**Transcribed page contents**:
================================

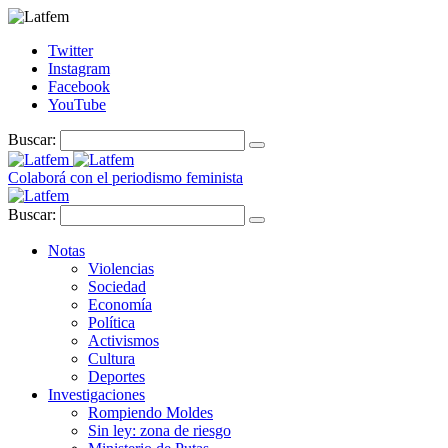
Twitter
Instagram
Facebook
YouTube
Buscar:
Colaborá con el periodismo feminista
Buscar:
Notas
Violencias
Sociedad
Economía
Política
Activismos
Cultura
Deportes
Investigaciones
Rompiendo Moldes
Sin ley: zona de riesgo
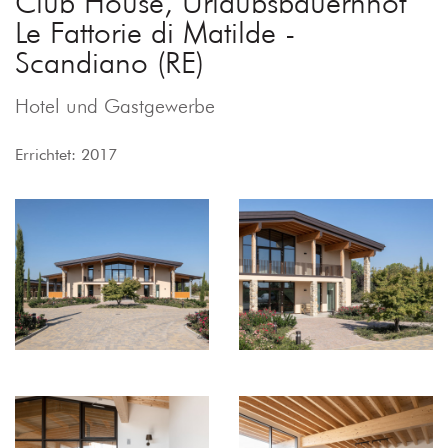
Club House, Urlaubsbauernhof
Le Fattorie di Matilde -
Scandiano (RE)
Hotel und Gastgewerbe
Errichtet: 2017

================================

**ACTIVITY**: Output only a verbatim copy of the lines spanning from the line that contains "Le Fattorie di" to the end of the records above.

**RESPONSE**:
Le Fattorie di Matilde -
Scandiano (RE)
Hotel und Gastgewerbe
Errichtet: 2017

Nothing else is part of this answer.